Currently the assistant principal second violin with the Nashville Symphony, Zen, as she's known, came to Nashville eight years ago from Miami Beach, where she had been a member of the New World Symphony under the baton of Michael Tilson Thomas. (She'd done previous stints with the Syracuse Symphony and the Rochester Philharmonic.) But her greatest passion is Alias, the chamber ensemble she founded which features mostly fellow Nashville Symphony players performing a bold and challenging repertoire spanning the last five centuries.
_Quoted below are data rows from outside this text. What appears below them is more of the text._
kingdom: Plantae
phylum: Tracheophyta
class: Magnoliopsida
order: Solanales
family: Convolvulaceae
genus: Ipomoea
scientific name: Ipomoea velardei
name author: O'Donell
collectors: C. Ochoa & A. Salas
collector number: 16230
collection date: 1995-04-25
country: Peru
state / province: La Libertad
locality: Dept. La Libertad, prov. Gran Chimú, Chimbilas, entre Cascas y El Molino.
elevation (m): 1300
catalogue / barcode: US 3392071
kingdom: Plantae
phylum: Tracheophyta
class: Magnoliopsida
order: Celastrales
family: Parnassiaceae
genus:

It makes perfect sense that Alias would wander away from classical music's beaten path, considering Zen's offbeat upbringing. How about the time when her news-junkie dad, who had no patience for children's television, convinced her that those artists' renderings of criminal trials you see on the network news were actually cartoons. "When I was very small ... it must have been kindergarten ... that's where I learned that those court drawings they have on the news are not cartoons, and that cartoons move," Zen says. "Because my dad would say, 'This is the cartoon part of the news!' because it was a drawing. And I was too stupid to know any better."
And shortly after that hard lesson in animation, Zen's rebellious streak reared its defiant head — she got sent home from kindergarten for challenging the very limits of propriety, attacking ingrained gender roles and making her first political stand. The unforgivable offense? Playing in the sandbox. "Girls weren't supposed to do that," Zen says. "We were supposed to play in the cardboard kitchen."
And then there's that two-year stint at one of Minneapolis' roughest high schools, which no doubt contributed to her toughness and determination. It's even possible that her excellent sense of tempo stems from the clockwork regularity of the ass-kickings she says she received there, though she's quick to point out that it was no laughing matter. "These were not the 'I'll see you at the bike racks' kind of fights," Zen says. "When I was a freshman, a junior named Pedro was kicked to death in a gang fight."
That circuitous path from liver snacks to kindergarten suspensions to schoolyard beat-downs to top-flight classical violinist has no doubt informed the delightfully skewed musical sensibility that guides Alias Chamber Ensemble. If your perception of classical music is nothing more than the same stale chestnuts your grandparents listened to, Alias will shatter your preconceptions. From harmonically dense and sometimes dissonant works by modern composers to obscure gems from classical's back catalog to works by women composers highlighted in Alias' "Emerging Voices" series, Zen and her compatriots perform some of the most consistently unique and compelling music here in Music City, regardless of genre.
Just three weeks ago, Alias announced their most exciting and high-profile project to date. In partnership with Vanderbilt and St. Paul, Minn.'s world-renowned Schubert Club, Alias has commissioned a quartet by internationally acclaimed composer Gabriela Lena Frank. A young, vibrant composer of Peruvian/Jewish/Chinese/Lithuanian descent (yes, you read that right), Frank is on the cutting edge of modern classical music, creating works that reflect all of those cultural roots, not to mention her extensive travels through South America. In addition to live performances, the project will include a Naxos recording of Alias playing Frank's composition along with the recording premieres of several other pieces.
When she's off the clock, Zen travels extensively with her husband of nearly five years, cellist Matt Walker, also a Nashville Symphony and Alias member. "We have to stay in the herd," Zen says of her marriage to Matt. "You're so involved and attached to your work. We're working every Thursday, Friday and Saturday all through the year. Does anyone want to date you at 11:30 on a Friday night?" (Well, yes, Zen, but not the kind of guys you'd want to settle down with.)
Finally, we'd be remiss if we didn't address the one question burning in all of your minds: What's up with the name "Zeneba"? Zen's mother, Carol, was visiting friends who were working with the Peace Corps in Chad. The local tribe had no hard "C" sound to say Carol, so they gave her the name Zeneba, which means "Father's jewel." So Carol passed the name on to her daughter.
Is it challenging going through life with such an unusual name? "I get asked about it a lot," she says. "I don't mind it. But if I go to Subway and order a sandwich, I'm 'Lisa.' " —JACK SILVERMAN
Photographed by Eric England at her home in East Nashville.